▶ HOW TO COMPLETE THIS TASK: The entries below hold a line with "og kan forvandle" and a line with "bler over ujævnheder.". Return those lines and all that lie between them, exactly and only.

::: LISTED RECORDS

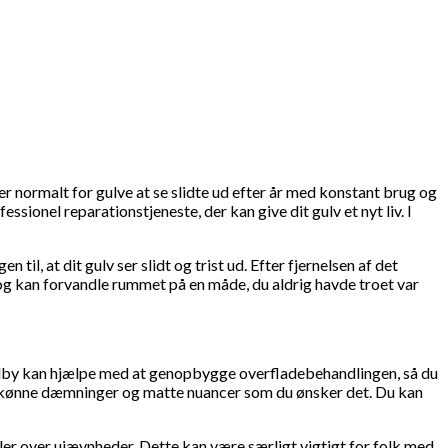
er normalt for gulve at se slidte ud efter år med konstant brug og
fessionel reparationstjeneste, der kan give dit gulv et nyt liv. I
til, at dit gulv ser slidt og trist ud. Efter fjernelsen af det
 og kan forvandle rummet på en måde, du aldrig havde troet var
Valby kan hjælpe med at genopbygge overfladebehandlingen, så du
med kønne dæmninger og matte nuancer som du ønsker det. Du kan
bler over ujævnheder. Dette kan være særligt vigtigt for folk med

::::::
::: LISTED RECORDS

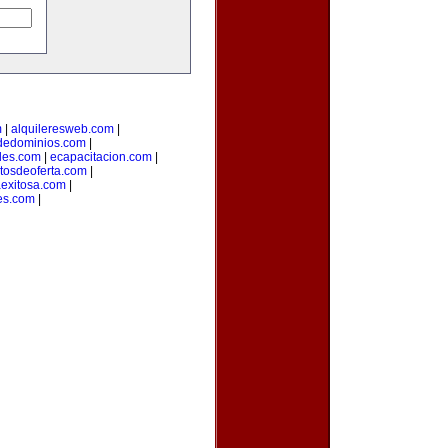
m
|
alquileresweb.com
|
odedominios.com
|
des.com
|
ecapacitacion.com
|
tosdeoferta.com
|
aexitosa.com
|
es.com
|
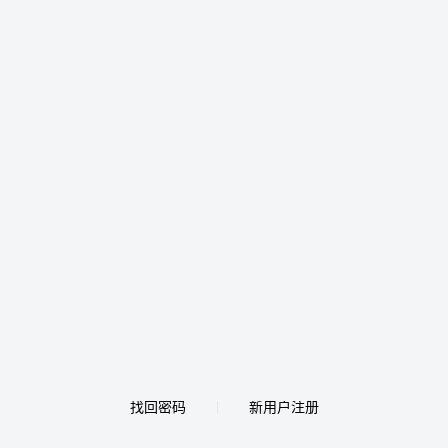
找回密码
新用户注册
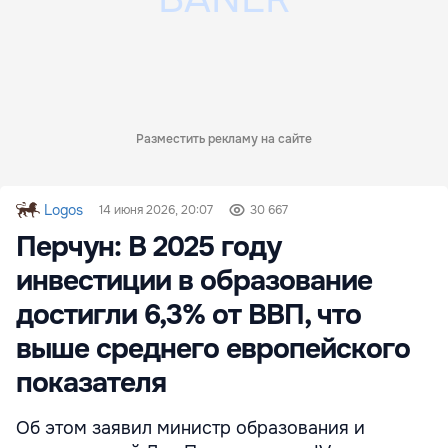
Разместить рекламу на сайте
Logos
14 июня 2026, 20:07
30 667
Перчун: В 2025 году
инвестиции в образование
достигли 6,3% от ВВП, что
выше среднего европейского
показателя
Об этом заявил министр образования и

::::::

▶ ANSWER AREA:
 og kan forvandle rummet på en måde, du aldrig havde troet var
Valby kan hjælpe med at genopbygge overfladebehandlingen, så du
med kønne dæmninger og matte nuancer som du ønsker det. Du kan
bler over ujævnheder. Dette kan være særligt vigtigt for folk med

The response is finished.